Need may not adequately express the urgency that these hotbeds of public opinion catastrophes require from you.
And while we know timing is paramount to getting in front of a potential media driven crisis, some of these cases may be beyond even your crack team's expertise.
We'll help in a way that should make you proud.
This applies to a lot of situations keep quiet, hear all the allegations leveled at you, then speak only with an Olivia Pope, and a lawyer.
Don't add others to your original diatribe, for instance if you start out giving your widely researched history lesson on slavery in this country, and the positive effects it's had on all involved, don't add your humane thoughts on gays to the mix. It just clouds the importance of your first misguided ramblings.
If by some strange set of circumstances, the Federal Marshals come to your ranch, don't ward them off with your own militia of armed fellow ranchers. Well if you must, and cameras are thrust in your face, we know how annoying that can be, don't offer up your ideas on Blacks in America, while this is an important subject that has been pressing on your mind, save them for your meetings with your fellow non taxpayers.
Blacks don't have a dog in this fight.
And to all old millionaires, you have only one thing a young girl would want from you.
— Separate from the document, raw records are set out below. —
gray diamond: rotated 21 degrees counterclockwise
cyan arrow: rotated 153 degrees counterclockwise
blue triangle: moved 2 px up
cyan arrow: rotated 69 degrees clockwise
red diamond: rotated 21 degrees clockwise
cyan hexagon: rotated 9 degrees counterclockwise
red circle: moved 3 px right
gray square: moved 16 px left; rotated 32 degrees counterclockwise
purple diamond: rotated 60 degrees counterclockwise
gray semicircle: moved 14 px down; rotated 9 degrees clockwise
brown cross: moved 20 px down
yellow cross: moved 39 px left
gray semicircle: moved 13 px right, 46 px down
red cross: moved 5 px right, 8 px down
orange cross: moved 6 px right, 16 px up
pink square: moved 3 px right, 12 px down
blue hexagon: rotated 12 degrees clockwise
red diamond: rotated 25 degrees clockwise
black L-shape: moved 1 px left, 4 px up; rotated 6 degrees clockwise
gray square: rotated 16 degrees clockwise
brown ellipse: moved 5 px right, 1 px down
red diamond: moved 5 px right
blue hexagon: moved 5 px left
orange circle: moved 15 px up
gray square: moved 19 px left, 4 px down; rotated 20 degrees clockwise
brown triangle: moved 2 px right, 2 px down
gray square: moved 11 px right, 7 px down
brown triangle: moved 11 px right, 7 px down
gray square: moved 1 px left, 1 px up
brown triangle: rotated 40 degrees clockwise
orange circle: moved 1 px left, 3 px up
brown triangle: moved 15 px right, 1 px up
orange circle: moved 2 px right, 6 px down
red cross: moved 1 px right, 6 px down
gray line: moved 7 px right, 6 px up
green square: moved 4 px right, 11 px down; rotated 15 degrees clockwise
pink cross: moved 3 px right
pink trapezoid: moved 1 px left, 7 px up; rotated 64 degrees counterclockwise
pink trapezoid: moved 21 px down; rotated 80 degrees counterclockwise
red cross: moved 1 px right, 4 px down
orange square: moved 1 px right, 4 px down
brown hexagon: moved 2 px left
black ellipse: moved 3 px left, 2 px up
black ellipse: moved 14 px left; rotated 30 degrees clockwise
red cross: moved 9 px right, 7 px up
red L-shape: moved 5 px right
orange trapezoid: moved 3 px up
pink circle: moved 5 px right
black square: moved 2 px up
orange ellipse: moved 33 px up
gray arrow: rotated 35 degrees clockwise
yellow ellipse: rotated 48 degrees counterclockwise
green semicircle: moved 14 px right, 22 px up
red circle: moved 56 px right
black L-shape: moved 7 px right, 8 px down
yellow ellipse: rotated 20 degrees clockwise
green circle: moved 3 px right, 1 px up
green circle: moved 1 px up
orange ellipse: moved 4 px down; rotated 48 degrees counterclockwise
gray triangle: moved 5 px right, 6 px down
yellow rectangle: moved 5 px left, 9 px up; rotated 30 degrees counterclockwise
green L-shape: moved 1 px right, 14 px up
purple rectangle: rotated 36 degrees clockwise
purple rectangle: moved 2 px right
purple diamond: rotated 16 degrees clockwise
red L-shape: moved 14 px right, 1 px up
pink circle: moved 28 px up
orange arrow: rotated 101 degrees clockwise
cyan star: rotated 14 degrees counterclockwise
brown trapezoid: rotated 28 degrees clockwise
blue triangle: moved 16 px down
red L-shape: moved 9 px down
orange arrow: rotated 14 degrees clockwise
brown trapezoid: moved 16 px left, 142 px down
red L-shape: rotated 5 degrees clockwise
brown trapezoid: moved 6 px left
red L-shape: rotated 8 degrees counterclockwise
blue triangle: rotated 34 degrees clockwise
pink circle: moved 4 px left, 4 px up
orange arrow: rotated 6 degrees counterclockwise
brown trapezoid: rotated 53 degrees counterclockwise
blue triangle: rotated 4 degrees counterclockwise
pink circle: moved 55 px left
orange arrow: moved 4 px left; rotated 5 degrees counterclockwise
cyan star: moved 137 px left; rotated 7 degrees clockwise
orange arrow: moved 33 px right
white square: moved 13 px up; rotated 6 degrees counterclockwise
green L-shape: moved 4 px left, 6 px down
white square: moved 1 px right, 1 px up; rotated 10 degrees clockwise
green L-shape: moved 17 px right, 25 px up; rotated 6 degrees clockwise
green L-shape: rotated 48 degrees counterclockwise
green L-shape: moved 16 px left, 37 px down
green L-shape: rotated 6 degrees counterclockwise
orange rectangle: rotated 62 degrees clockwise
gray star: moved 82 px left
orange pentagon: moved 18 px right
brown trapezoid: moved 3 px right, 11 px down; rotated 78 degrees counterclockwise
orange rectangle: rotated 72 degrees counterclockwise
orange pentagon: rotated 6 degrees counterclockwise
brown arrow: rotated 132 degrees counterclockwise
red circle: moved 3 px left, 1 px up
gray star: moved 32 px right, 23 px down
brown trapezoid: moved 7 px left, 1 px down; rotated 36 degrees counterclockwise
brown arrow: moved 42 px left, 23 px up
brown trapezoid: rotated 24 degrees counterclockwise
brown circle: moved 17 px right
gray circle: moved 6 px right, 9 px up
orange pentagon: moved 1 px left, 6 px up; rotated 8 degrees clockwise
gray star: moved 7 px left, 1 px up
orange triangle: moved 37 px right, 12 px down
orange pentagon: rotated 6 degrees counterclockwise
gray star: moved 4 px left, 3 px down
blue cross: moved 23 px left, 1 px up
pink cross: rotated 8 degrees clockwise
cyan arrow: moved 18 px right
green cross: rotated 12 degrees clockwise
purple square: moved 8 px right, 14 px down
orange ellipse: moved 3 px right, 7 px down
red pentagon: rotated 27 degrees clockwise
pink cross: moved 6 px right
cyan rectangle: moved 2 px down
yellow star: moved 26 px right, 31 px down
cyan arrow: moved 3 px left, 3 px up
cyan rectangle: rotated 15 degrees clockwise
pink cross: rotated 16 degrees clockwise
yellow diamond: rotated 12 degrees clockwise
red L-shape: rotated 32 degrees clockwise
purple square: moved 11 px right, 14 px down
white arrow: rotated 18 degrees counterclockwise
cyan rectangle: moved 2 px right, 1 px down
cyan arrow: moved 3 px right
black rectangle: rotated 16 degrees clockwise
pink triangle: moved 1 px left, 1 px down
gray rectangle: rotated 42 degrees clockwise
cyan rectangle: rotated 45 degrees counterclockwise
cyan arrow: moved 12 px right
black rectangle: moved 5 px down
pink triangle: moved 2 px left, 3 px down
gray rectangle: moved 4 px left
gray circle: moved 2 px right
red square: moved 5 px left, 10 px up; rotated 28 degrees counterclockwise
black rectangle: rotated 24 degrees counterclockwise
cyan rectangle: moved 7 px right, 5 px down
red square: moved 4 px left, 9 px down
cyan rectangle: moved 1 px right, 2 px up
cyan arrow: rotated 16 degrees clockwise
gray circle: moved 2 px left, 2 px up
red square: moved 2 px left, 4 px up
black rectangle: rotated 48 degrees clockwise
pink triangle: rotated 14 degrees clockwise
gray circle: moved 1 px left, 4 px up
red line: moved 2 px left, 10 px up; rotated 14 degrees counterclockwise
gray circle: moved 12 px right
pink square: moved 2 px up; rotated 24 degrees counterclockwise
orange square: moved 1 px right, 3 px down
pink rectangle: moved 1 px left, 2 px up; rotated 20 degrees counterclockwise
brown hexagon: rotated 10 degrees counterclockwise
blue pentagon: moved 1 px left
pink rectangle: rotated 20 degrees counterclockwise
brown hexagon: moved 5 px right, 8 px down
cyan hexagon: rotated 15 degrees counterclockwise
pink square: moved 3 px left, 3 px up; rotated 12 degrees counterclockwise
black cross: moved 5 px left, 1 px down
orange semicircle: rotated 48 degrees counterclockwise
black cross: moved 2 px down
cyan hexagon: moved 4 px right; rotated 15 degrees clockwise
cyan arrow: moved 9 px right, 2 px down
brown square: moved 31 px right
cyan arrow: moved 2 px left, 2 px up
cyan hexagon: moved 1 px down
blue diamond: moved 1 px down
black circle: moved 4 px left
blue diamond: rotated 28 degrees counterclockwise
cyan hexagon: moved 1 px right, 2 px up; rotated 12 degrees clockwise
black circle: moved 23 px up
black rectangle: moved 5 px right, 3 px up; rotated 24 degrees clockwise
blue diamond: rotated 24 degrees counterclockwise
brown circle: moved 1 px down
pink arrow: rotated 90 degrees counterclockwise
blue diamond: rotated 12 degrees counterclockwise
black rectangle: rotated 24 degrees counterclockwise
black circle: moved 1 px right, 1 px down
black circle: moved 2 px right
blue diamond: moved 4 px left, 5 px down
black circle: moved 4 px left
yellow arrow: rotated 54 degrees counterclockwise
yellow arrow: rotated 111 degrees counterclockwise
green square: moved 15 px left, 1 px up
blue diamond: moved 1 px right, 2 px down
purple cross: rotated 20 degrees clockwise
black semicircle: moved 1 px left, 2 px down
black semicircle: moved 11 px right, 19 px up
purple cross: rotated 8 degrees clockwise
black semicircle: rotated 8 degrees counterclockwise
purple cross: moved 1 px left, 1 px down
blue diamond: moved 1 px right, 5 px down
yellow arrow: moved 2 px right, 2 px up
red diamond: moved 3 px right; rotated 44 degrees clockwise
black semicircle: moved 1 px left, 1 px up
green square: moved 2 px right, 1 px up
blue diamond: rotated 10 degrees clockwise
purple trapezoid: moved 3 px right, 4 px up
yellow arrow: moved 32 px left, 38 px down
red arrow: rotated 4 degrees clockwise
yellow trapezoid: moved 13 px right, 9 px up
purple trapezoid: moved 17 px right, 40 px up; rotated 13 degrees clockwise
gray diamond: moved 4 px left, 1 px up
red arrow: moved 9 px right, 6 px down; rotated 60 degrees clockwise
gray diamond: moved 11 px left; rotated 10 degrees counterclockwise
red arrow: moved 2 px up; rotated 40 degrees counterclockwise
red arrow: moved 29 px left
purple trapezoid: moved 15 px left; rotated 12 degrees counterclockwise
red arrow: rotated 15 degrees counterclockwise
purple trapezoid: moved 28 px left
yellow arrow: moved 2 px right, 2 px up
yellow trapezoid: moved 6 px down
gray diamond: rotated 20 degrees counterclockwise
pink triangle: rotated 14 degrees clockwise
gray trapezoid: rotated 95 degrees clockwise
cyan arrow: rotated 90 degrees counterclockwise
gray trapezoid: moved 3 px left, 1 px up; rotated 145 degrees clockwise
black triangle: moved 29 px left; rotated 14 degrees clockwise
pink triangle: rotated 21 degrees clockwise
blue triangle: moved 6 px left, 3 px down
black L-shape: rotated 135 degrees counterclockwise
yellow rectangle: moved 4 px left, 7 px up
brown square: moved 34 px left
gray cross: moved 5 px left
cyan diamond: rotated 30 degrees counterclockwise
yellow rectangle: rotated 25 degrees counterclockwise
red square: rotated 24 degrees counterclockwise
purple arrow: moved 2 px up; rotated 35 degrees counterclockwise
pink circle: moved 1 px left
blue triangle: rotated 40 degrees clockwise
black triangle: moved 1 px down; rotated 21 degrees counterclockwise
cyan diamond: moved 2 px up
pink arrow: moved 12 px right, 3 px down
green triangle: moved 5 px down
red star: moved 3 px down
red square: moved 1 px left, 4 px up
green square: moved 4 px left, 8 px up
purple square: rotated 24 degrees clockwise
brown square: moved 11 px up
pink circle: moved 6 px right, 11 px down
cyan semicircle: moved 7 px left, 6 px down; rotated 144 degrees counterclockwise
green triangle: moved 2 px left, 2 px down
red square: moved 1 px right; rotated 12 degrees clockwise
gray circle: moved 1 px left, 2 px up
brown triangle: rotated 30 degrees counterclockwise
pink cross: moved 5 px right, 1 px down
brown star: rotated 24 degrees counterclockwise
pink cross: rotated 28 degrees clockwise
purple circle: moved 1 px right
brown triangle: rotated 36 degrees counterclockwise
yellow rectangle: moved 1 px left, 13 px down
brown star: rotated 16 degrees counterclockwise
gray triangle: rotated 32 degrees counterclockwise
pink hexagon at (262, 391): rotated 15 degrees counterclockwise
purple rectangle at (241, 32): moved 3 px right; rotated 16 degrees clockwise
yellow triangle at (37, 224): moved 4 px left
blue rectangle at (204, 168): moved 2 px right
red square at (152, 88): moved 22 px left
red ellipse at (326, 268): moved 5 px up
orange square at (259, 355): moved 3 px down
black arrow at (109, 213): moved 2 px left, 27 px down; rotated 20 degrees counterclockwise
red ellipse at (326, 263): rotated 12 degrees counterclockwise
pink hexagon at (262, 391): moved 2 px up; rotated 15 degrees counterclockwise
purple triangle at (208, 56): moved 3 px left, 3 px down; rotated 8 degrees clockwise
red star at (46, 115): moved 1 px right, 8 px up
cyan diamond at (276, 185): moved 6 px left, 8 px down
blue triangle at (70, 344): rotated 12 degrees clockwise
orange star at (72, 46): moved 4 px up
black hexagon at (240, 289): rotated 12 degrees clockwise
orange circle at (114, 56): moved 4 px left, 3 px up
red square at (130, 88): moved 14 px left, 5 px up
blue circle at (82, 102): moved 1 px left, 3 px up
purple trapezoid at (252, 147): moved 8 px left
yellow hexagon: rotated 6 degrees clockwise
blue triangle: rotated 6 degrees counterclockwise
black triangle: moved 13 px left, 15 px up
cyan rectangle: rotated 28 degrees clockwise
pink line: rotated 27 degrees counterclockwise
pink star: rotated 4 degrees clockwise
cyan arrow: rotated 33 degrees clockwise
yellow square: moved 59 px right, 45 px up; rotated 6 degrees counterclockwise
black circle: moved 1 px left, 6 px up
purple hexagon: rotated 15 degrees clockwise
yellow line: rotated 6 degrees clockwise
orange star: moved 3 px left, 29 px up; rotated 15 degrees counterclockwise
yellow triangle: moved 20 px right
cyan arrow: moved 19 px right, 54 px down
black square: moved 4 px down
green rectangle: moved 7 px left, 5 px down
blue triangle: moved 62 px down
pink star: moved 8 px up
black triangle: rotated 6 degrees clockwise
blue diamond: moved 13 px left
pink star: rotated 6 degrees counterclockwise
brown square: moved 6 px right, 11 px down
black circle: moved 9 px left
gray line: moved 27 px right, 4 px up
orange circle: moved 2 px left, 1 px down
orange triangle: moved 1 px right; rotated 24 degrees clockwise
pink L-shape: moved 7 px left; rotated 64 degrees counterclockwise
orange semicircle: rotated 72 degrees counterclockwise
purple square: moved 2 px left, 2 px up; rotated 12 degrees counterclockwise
So it doesn't matter the race of Any younger man she might encounter, you can't compete in that arena.
Newsflash she DOES NOT love you.
Never speak with Anderson, Barbara, or Oprah without your crisis handler /legal adviser with you.
You think you're savvy enough to just tell your story, after all you've practiced it enough, just don't do it.
And more free advice, Pope and Co. would charge a lot.
Never get a mistress who has nothing to lose if your armor develops kinks, and you lose your business. If the mistress/ archivist is 50 years younger than you, just slowly walk away.